▶ _About this exercise_
For this exercise, restate word for word only the lines from the first line of the data to the line containing "1. 在語法規則的 action 檢查程式名和函數名".
####################
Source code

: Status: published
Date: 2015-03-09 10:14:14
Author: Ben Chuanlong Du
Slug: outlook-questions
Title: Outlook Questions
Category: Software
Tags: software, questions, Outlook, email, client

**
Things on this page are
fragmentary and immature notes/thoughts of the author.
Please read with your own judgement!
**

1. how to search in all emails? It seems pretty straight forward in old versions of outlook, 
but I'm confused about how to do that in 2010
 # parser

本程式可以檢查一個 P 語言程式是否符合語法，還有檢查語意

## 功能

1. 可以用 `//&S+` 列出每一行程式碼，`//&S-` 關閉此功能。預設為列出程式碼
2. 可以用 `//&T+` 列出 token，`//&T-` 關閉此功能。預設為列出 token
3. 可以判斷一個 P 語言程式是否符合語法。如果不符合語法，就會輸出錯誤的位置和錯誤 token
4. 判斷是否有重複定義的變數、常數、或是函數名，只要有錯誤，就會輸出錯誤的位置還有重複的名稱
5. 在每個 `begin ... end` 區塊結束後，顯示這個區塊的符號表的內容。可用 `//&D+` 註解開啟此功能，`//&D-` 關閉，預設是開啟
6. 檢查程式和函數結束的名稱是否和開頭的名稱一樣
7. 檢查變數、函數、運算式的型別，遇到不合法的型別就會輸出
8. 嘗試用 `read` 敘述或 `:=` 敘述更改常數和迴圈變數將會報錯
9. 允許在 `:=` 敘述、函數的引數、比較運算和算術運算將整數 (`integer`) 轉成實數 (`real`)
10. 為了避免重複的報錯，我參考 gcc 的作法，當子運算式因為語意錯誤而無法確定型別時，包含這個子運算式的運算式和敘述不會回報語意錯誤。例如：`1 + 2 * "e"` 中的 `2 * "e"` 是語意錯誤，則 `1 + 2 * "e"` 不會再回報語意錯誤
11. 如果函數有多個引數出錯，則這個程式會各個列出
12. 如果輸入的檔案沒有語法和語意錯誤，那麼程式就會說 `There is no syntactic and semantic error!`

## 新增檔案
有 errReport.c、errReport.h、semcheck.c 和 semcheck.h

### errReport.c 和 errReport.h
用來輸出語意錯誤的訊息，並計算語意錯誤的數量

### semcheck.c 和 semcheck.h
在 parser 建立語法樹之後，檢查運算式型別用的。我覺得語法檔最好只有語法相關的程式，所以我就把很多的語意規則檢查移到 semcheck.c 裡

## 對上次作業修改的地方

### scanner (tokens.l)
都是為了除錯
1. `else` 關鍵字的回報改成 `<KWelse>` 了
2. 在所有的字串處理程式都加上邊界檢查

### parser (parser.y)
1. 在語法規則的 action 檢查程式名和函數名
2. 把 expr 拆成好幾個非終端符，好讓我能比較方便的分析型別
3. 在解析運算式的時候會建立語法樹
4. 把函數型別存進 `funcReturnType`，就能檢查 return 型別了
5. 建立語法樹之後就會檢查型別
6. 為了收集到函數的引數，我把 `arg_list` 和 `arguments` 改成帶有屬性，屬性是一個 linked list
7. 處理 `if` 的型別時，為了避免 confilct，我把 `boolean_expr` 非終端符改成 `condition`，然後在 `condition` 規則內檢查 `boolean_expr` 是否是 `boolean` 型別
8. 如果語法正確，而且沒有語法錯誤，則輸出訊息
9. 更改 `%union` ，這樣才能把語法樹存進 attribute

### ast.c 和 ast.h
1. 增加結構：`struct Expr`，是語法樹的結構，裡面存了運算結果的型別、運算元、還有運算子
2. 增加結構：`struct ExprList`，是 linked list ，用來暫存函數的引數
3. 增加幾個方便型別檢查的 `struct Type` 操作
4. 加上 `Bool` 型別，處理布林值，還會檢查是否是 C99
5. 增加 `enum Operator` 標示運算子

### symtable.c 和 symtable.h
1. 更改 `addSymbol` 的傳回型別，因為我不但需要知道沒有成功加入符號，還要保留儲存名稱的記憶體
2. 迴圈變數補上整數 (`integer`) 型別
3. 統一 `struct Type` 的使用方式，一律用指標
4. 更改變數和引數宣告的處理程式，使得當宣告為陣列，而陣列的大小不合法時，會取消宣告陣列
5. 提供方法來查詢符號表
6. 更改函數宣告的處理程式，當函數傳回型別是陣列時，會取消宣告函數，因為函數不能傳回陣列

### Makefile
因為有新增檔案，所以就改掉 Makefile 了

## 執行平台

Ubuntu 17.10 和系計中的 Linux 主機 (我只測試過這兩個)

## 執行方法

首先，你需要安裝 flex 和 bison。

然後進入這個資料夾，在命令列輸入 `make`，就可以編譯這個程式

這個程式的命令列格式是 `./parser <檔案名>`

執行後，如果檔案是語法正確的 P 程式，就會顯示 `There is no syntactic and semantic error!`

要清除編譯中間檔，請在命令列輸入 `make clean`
####################
▶ _Answer to this exercise_
Source code

: Status: published
Date: 2015-03-09 10:14:14
Author: Ben Chuanlong Du
Slug: outlook-questions
Title: Outlook Questions
Category: Software
Tags: software, questions, Outlook, email, client

**
Things on this page are
fragmentary and immature notes/thoughts of the author.
Please read with your own judgement!
**

1. how to search in all emails? It seems pretty straight forward in old versions of outlook, 
but I'm confused about how to do that in 2010
 # parser

本程式可以檢查一個 P 語言程式是否符合語法，還有檢查語意

## 功能

1. 可以用 `//&S+` 列出每一行程式碼，`//&S-` 關閉此功能。預設為列出程式碼
2. 可以用 `//&T+` 列出 token，`//&T-` 關閉此功能。預設為列出 token
3. 可以判斷一個 P 語言程式是否符合語法。如果不符合語法，就會輸出錯誤的位置和錯誤 token
4. 判斷是否有重複定義的變數、常數、或是函數名，只要有錯誤，就會輸出錯誤的位置還有重複的名稱
5. 在每個 `begin ... end` 區塊結束後，顯示這個區塊的符號表的內容。可用 `//&D+` 註解開啟此功能，`//&D-` 關閉，預設是開啟
6. 檢查程式和函數結束的名稱是否和開頭的名稱一樣
7. 檢查變數、函數、運算式的型別，遇到不合法的型別就會輸出
8. 嘗試用 `read` 敘述或 `:=` 敘述更改常數和迴圈變數將會報錯
9. 允許在 `:=` 敘述、函數的引數、比較運算和算術運算將整數 (`integer`) 轉成實數 (`real`)
10. 為了避免重複的報錯，我參考 gcc 的作法，當子運算式因為語意錯誤而無法確定型別時，包含這個子運算式的運算式和敘述不會回報語意錯誤。例如：`1 + 2 * "e"` 中的 `2 * "e"` 是語意錯誤，則 `1 + 2 * "e"` 不會再回報語意錯誤
11. 如果函數有多個引數出錯，則這個程式會各個列出
12. 如果輸入的檔案沒有語法和語意錯誤，那麼程式就會說 `There is no syntactic and semantic error!`

## 新增檔案
有 errReport.c、errReport.h、semcheck.c 和 semcheck.h

### errReport.c 和 errReport.h
用來輸出語意錯誤的訊息，並計算語意錯誤的數量

### semcheck.c 和 semcheck.h
在 parser 建立語法樹之後，檢查運算式型別用的。我覺得語法檔最好只有語法相關的程式，所以我就把很多的語意規則檢查移到 semcheck.c 裡

## 對上次作業修改的地方

### scanner (tokens.l)
都是為了除錯
1. `else` 關鍵字的回報改成 `<KWelse>` 了
2. 在所有的字串處理程式都加上邊界檢查

### parser (parser.y)
1. 在語法規則的 action 檢查程式名和函數名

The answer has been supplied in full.